Listening to: smashing pumpkins - ava adore
Feeling: tickled
is everyone thinking as much as i am this winter?
it feels like the seasons just bring back the same feelings i had last season. i feel like i think just the way i did last summer. i think a lot. all that crapola like who am i and where do i belong and what will i become. then there's the uncertain relationship, the dark nights at the gym, the annoyingly gloomy feeling you get when you go to your locker, and the fear of that man in my bathroom has come back. yeah, it was gone for a year. now its scary to lay in my bed.

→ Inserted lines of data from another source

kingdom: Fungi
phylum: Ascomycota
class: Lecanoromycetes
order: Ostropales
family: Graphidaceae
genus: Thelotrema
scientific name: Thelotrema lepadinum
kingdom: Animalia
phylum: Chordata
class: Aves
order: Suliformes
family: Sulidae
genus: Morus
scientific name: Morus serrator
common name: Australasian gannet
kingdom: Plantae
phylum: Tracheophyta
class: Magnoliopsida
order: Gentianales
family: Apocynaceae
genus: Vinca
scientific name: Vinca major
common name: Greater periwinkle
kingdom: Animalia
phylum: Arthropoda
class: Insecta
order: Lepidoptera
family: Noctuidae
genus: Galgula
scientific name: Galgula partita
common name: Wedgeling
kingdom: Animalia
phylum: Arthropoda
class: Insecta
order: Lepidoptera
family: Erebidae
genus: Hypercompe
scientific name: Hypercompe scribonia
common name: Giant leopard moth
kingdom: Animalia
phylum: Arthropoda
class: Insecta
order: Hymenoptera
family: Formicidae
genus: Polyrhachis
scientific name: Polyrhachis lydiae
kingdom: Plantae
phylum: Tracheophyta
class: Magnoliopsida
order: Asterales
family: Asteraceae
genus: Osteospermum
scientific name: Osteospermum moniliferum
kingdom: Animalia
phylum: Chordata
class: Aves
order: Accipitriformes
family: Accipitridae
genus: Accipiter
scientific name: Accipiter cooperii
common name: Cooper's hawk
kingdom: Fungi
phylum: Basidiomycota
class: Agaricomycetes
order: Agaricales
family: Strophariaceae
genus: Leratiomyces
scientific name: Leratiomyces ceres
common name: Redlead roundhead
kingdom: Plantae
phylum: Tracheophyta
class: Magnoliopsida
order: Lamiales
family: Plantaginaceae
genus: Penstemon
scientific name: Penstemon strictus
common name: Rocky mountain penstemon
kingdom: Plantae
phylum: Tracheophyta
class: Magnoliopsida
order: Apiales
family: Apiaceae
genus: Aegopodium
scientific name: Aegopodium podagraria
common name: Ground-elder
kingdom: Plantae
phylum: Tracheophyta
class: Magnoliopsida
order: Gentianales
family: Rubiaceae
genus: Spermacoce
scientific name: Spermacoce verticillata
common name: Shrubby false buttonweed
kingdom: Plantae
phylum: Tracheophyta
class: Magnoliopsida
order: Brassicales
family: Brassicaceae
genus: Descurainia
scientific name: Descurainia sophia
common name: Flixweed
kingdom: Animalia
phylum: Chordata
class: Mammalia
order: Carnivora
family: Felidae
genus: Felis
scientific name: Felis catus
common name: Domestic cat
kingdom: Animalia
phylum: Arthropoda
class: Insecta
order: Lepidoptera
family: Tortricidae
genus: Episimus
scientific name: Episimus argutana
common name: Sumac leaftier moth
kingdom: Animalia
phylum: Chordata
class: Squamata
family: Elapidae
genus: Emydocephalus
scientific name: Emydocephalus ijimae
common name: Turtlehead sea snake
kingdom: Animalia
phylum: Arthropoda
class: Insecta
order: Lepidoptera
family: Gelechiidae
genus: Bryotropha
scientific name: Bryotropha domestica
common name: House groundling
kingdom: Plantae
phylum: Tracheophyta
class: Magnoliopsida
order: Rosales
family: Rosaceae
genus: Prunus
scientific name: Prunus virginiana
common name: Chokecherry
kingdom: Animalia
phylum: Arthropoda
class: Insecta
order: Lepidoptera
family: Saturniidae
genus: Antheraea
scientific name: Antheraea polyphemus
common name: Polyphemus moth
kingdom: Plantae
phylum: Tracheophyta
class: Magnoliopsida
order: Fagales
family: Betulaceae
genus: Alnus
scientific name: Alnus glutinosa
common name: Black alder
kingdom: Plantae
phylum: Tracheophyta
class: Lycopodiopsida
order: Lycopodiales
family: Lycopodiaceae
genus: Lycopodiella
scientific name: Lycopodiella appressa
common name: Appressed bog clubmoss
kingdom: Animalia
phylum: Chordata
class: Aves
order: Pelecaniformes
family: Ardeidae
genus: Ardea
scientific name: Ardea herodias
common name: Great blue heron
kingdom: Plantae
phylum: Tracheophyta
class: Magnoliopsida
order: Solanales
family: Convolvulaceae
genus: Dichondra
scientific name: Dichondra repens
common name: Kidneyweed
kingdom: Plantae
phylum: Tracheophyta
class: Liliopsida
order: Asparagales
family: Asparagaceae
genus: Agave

the sky has been so beautiful lately. how is that really possible for you to not be sure if the sky is the sky or the ocean. it feels unreal to stare at it. does it not make you feel small and undeserving, but feel all that amazing beauty at the same time? its beyond gorgeous.
i hate the winter. it is by far the most beautiful month and the thoughtful feelings are really quite nice, but why the gloominess in every cold step?
pooh on the concrete. the winter looks like concrete. cold concrete. and i admit its pretty still.
its not that i hate 'it' but its like a reminder that the only guy in the world i love cheated on me a few times while snowboarding :( i also hate snowboarding now too. not that i ever did like it but the cold weather makes me cry with the painful memories. i find myself going back over all the things i was told... trying to make the story work... its all to damaging to remember, i wish i could 4get.
awe well... life goes on... 4 a while anyways.